Le Président de la République a su débloquer 400 milliards d’euros pour les banques et les entreprises, alors que pour les salariés c’est toujours la dérèglementation du travail, la multiplication des contrats précaires, l’assouplissement des contrats à durée déterminée.
C’est inacceptable !
La CGT fera tout pour que les salariés revendiquent sur leur pourvoir d’achat, l’emploi, la protection sociale car c’est le meilleur moyen de sortir de la crise.

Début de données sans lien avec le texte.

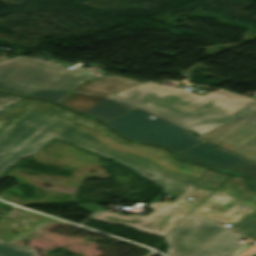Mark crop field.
<instances>
[{"label": "crop field", "mask_w": 256, "mask_h": 256, "mask_svg": "<svg viewBox=\"0 0 256 256\" xmlns=\"http://www.w3.org/2000/svg\"><path fill=\"white\" fill-rule=\"evenodd\" d=\"M252 99H255V100H256V96H255V97H253Z\"/></svg>", "instance_id": "18"}, {"label": "crop field", "mask_w": 256, "mask_h": 256, "mask_svg": "<svg viewBox=\"0 0 256 256\" xmlns=\"http://www.w3.org/2000/svg\"><path fill=\"white\" fill-rule=\"evenodd\" d=\"M254 256H256V255H254Z\"/></svg>", "instance_id": "20"}, {"label": "crop field", "mask_w": 256, "mask_h": 256, "mask_svg": "<svg viewBox=\"0 0 256 256\" xmlns=\"http://www.w3.org/2000/svg\"><path fill=\"white\" fill-rule=\"evenodd\" d=\"M80 208H84L90 212H98L104 209V207L96 206V205H78Z\"/></svg>", "instance_id": "15"}, {"label": "crop field", "mask_w": 256, "mask_h": 256, "mask_svg": "<svg viewBox=\"0 0 256 256\" xmlns=\"http://www.w3.org/2000/svg\"><path fill=\"white\" fill-rule=\"evenodd\" d=\"M6 60H9V59H6V58H3V57H0V62H2V61H6Z\"/></svg>", "instance_id": "17"}, {"label": "crop field", "mask_w": 256, "mask_h": 256, "mask_svg": "<svg viewBox=\"0 0 256 256\" xmlns=\"http://www.w3.org/2000/svg\"><path fill=\"white\" fill-rule=\"evenodd\" d=\"M112 96L161 116L197 135L256 111L255 101L228 92L217 90L201 97L185 89L160 86L152 82Z\"/></svg>", "instance_id": "2"}, {"label": "crop field", "mask_w": 256, "mask_h": 256, "mask_svg": "<svg viewBox=\"0 0 256 256\" xmlns=\"http://www.w3.org/2000/svg\"><path fill=\"white\" fill-rule=\"evenodd\" d=\"M0 120V176L54 138L112 159L178 196L207 169L179 163L167 151L114 136L101 123L48 102L23 98Z\"/></svg>", "instance_id": "1"}, {"label": "crop field", "mask_w": 256, "mask_h": 256, "mask_svg": "<svg viewBox=\"0 0 256 256\" xmlns=\"http://www.w3.org/2000/svg\"><path fill=\"white\" fill-rule=\"evenodd\" d=\"M139 84L141 83L122 77L88 79L59 104L106 122L137 108L110 95Z\"/></svg>", "instance_id": "6"}, {"label": "crop field", "mask_w": 256, "mask_h": 256, "mask_svg": "<svg viewBox=\"0 0 256 256\" xmlns=\"http://www.w3.org/2000/svg\"><path fill=\"white\" fill-rule=\"evenodd\" d=\"M230 172L245 174L252 177L253 185L256 187V162L251 161L249 163L243 164Z\"/></svg>", "instance_id": "13"}, {"label": "crop field", "mask_w": 256, "mask_h": 256, "mask_svg": "<svg viewBox=\"0 0 256 256\" xmlns=\"http://www.w3.org/2000/svg\"><path fill=\"white\" fill-rule=\"evenodd\" d=\"M164 238L167 256H228L241 245L236 242L241 237L220 223L190 215Z\"/></svg>", "instance_id": "5"}, {"label": "crop field", "mask_w": 256, "mask_h": 256, "mask_svg": "<svg viewBox=\"0 0 256 256\" xmlns=\"http://www.w3.org/2000/svg\"><path fill=\"white\" fill-rule=\"evenodd\" d=\"M179 156L183 160L203 163L224 171L251 161L231 151L222 150L208 143L191 148L179 154Z\"/></svg>", "instance_id": "10"}, {"label": "crop field", "mask_w": 256, "mask_h": 256, "mask_svg": "<svg viewBox=\"0 0 256 256\" xmlns=\"http://www.w3.org/2000/svg\"><path fill=\"white\" fill-rule=\"evenodd\" d=\"M199 138L256 161V112Z\"/></svg>", "instance_id": "9"}, {"label": "crop field", "mask_w": 256, "mask_h": 256, "mask_svg": "<svg viewBox=\"0 0 256 256\" xmlns=\"http://www.w3.org/2000/svg\"><path fill=\"white\" fill-rule=\"evenodd\" d=\"M230 176V174L207 170L173 202L149 203V207L154 210L147 216H124L112 212H102L96 214L92 219L111 224L119 223L142 232L164 237ZM187 197L195 199L187 201L185 200Z\"/></svg>", "instance_id": "4"}, {"label": "crop field", "mask_w": 256, "mask_h": 256, "mask_svg": "<svg viewBox=\"0 0 256 256\" xmlns=\"http://www.w3.org/2000/svg\"><path fill=\"white\" fill-rule=\"evenodd\" d=\"M3 123V121H0V125Z\"/></svg>", "instance_id": "19"}, {"label": "crop field", "mask_w": 256, "mask_h": 256, "mask_svg": "<svg viewBox=\"0 0 256 256\" xmlns=\"http://www.w3.org/2000/svg\"><path fill=\"white\" fill-rule=\"evenodd\" d=\"M152 114L137 108L107 124L117 133L129 139L166 146L176 154L186 148L203 142L184 128L163 118L151 119Z\"/></svg>", "instance_id": "7"}, {"label": "crop field", "mask_w": 256, "mask_h": 256, "mask_svg": "<svg viewBox=\"0 0 256 256\" xmlns=\"http://www.w3.org/2000/svg\"><path fill=\"white\" fill-rule=\"evenodd\" d=\"M37 251L30 247L0 242V256H35Z\"/></svg>", "instance_id": "11"}, {"label": "crop field", "mask_w": 256, "mask_h": 256, "mask_svg": "<svg viewBox=\"0 0 256 256\" xmlns=\"http://www.w3.org/2000/svg\"><path fill=\"white\" fill-rule=\"evenodd\" d=\"M231 229L238 230L243 237L246 235L256 237V212Z\"/></svg>", "instance_id": "12"}, {"label": "crop field", "mask_w": 256, "mask_h": 256, "mask_svg": "<svg viewBox=\"0 0 256 256\" xmlns=\"http://www.w3.org/2000/svg\"><path fill=\"white\" fill-rule=\"evenodd\" d=\"M81 70L71 71L35 59L20 58L0 64V90L59 103L92 75Z\"/></svg>", "instance_id": "3"}, {"label": "crop field", "mask_w": 256, "mask_h": 256, "mask_svg": "<svg viewBox=\"0 0 256 256\" xmlns=\"http://www.w3.org/2000/svg\"><path fill=\"white\" fill-rule=\"evenodd\" d=\"M255 251H256V245H253L252 247H250L249 249L245 250L244 252H242L241 254H239L237 256H245V255H248Z\"/></svg>", "instance_id": "16"}, {"label": "crop field", "mask_w": 256, "mask_h": 256, "mask_svg": "<svg viewBox=\"0 0 256 256\" xmlns=\"http://www.w3.org/2000/svg\"><path fill=\"white\" fill-rule=\"evenodd\" d=\"M255 211L256 191L248 189L243 177L232 175L190 215L237 224Z\"/></svg>", "instance_id": "8"}, {"label": "crop field", "mask_w": 256, "mask_h": 256, "mask_svg": "<svg viewBox=\"0 0 256 256\" xmlns=\"http://www.w3.org/2000/svg\"><path fill=\"white\" fill-rule=\"evenodd\" d=\"M22 98L0 94V117L9 111Z\"/></svg>", "instance_id": "14"}]
</instances>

Dés le 22 novembre, avec les postiers et les usagers, nous avons l’occasion de jeter définitivement aux oubliettes le projet de privatisation de la Poste.
Une telle victoire serait un point d’appui :
Pour les salariés du privé, pour l’emploi et l’investissement, contre la finance.
Pour les salariés du public, contre les suppressions d’emploi et pour le développement de services répondant aux besoins des populations.
Le 3 décembre, les élections prud’homales, sera également une grande journée d’action.
Qui, mieux que la CGT, peut être le syndicat sur lequel les salariés pourront compter en cette période de crise.
Une progression de la CGT sera un point d’appui important pour tous les salariés qui ne veulent pas payer les pots cassés de la crise pour les spéculateurs de la planète.